Hajek M. Memoirs about the Czech Lefts / editor and the author of the afterword G.P. Murashko; translation from the Czech language G.P. Neshchimenko. Moscow; Saint Petersburg: Nestor-Istoriia, 2019. 488 p.
DOI:
https://doi.org/10.31168/2412-6446.2019.14.3-4.16Keywords:
Miloš Hajek, Czechoslovakia, communism, left parties, political struggleAbstract
This article reviews the memoirs of the Czech politician and historian Miloš Hajek, which reflects on key moments from the so-called “short twentieth century”. Structurally, the book consists of ten sections with concluding remarks prepared by the famous historian Galina P. Murashko and nominal and annotated indexes of the culture, literature and art mentioned. Besides the description of his own life, M. Hajek also shows the path that Czech society took from the creation of the Czechoslovak Republic in 1918 to the Velvet Revolution in 1989. Such complex questions as the attitude of the population towards Jews and manifestations of Czech nationalism are considered. The role of the Communist Party of Czechoslovakia in the political life of interwar Czechoslovakia and the evolution of its program after the end of World War II are shown. A lot of attention is paid to the organization and activities of the Prague Spring resistance movement and its influence on the reassessment of author’s life views as well as to other prominent communist personalities in Czechoslovakia. The memoirs describe the genesis and development of the human rights movement, the growth of protest activity of different groups of the population in the second half of the 1980s, the interaction of the so-called “street” with the organised opposition and the devaluation of leftist ideas in the late 1980s and early 1990s. The undoubted merit of Miloš Hajek’s book is his desire to show the “unvarnished” history and chronicle events without attempting to evaluate them, whilst taking into account the consequences that they had.

### Supplied material
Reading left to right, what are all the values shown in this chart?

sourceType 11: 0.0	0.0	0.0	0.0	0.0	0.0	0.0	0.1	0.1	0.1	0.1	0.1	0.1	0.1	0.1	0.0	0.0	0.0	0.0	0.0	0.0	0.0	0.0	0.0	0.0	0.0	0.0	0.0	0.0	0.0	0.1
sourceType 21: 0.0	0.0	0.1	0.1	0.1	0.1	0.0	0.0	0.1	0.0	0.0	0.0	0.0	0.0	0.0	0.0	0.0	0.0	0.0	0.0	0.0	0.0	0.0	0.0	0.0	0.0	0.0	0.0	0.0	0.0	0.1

### Aim of the exercise
According to the review, how many sections make up Miloš Hajek's book of memoirs? Work from the review alone and set the data aside.

### Task answer
The book consists of ten sections.